La controversia surge en un momento de tensión comercial, donde el gobierno chileno busca mantener el equilibrio en sus exportaciones hacia el mercado estadounidense. Representantes del sector privado han manifestado su preocupación por el impacto que estas acciones de incidencia política tienen sobre la competitividad de las industrias nacionales, sugiriendo que las estrategias de presión internacional empleadas por dichas ONG han rebasado los límites del cabildeo convencional.
Desde las organizaciones señaladas, se ha negado que su labor tenga como objetivo el perjuicio económico del país. Sus portavoces han reiterado que su agenda se centra exclusivamente en la promoción de estándares globales de sostenibilidad y derechos humanos, argumentando que la respuesta arancelaria de Estados Unidos es una decisión soberana que no debe ser atribuida a la sociedad civil organizada.

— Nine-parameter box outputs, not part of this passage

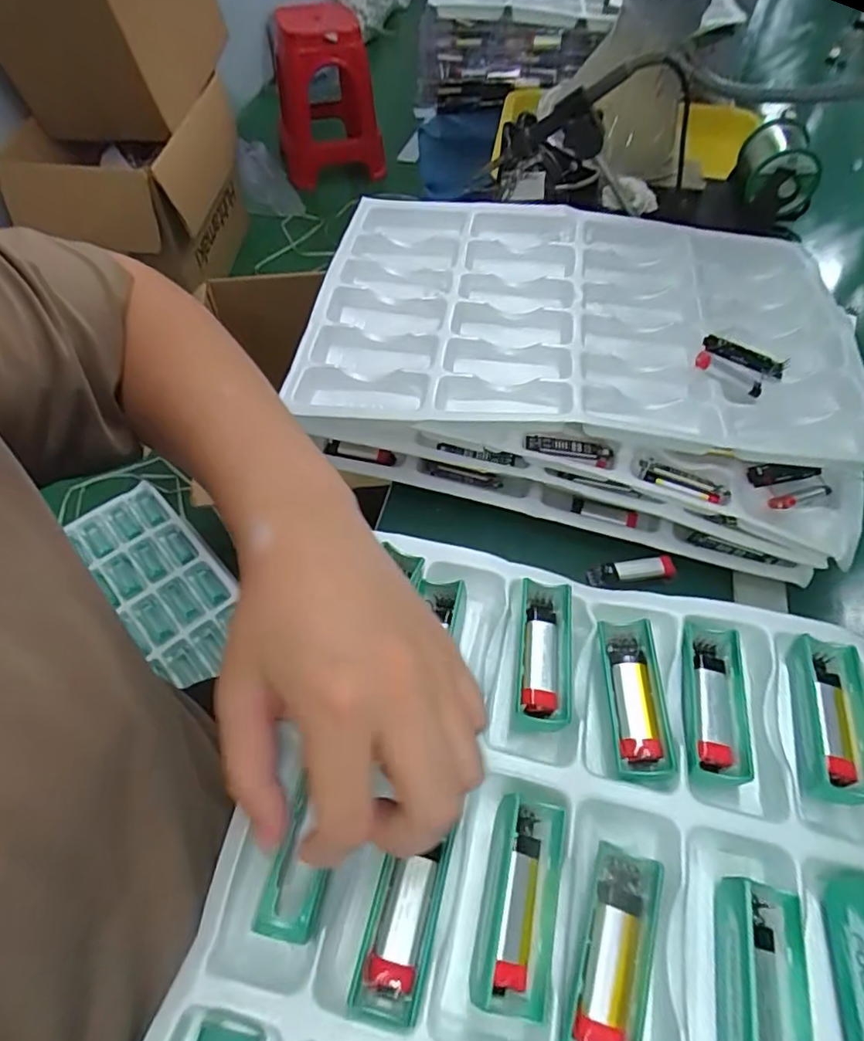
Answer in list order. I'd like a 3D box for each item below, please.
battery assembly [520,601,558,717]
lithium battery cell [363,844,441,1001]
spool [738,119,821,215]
[{"bbox_3d":[0.058,0.073,0.313,0.017,0.015,0.068,6,57,3],"label":"battery assembly"},{"bbox_3d":[-0.012,0.167,0.243,0.019,0.007,0.053,11,53,8],"label":"lithium battery cell"},{"bbox_3d":[0.367,-0.368,0.608,0.074,0.061,0.099,12,57,7],"label":"spool"}]

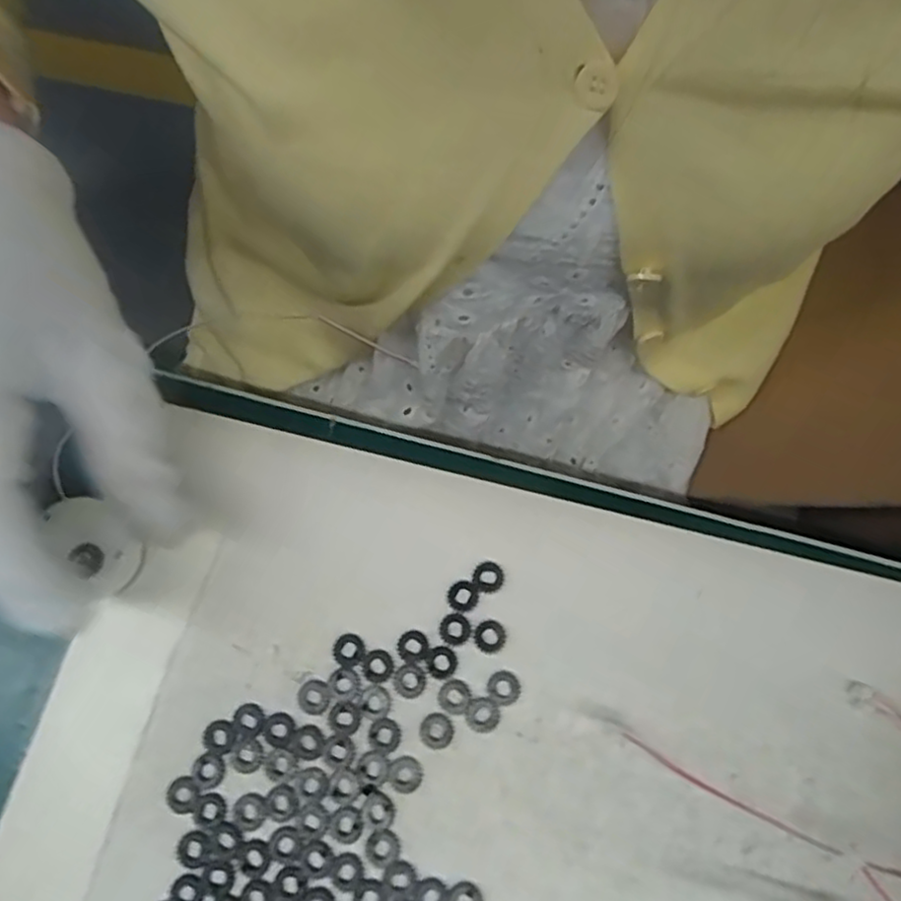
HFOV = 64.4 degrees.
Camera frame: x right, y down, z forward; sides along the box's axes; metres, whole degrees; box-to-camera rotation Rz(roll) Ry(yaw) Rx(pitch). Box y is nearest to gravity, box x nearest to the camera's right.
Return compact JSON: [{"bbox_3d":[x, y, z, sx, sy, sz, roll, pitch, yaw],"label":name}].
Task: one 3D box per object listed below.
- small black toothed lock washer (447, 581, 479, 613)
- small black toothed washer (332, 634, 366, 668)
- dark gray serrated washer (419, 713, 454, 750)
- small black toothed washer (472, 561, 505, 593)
[{"bbox_3d":[0.004,0.048,0.234,0.010,0.004,0.010,-1,73,2],"label":"small black toothed lock washer"},{"bbox_3d":[-0.033,0.064,0.231,0.010,0.004,0.010,-1,73,2],"label":"small black toothed washer"},{"bbox_3d":[-0.004,0.088,0.223,0.011,0.004,0.011,27,76,10],"label":"dark gray serrated washer"},{"bbox_3d":[0.012,0.042,0.236,0.010,0.004,0.010,-1,73,2],"label":"small black toothed washer"}]

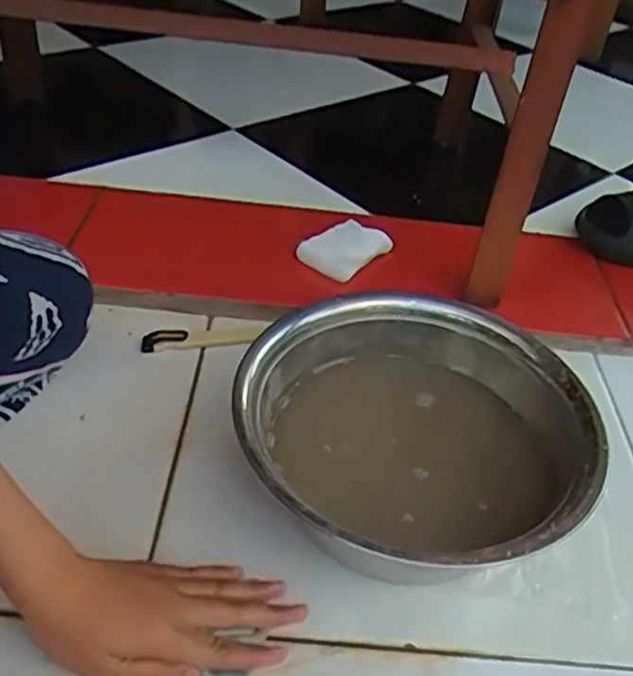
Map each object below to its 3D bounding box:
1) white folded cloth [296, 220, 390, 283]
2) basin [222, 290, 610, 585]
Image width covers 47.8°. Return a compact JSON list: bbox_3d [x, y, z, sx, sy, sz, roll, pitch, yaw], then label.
[{"bbox_3d":[0.034,-0.101,0.795,0.073,0.020,0.101,29,45,26],"label":"white folded cloth"},{"bbox_3d":[0.076,0.076,0.549,0.251,0.084,0.255,3,40,-3],"label":"basin"}]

El gobierno de Chile mantiene actualmente consultas con las autoridades estadounidenses para evaluar el alcance de los aranceles y buscar una vía diplomática que mitigue los efectos negativos en la economía local. Mientras tanto, en el Congreso chileno se ha solicitado mayor transparencia sobre las fuentes de financiamiento y los objetivos estratégicos de las ONG que operan bajo esquemas de incidencia internacional.
Este debate abre una interrogante sobre la relación entre la participación de la sociedad civil en foros globales y las consecuencias imprevistas en la política exterior de las naciones. Analistas económicos advierten que el fenómeno podría escalar si no se logra un consenso sobre los límites de la influencia extranjera en la actividad productiva interna.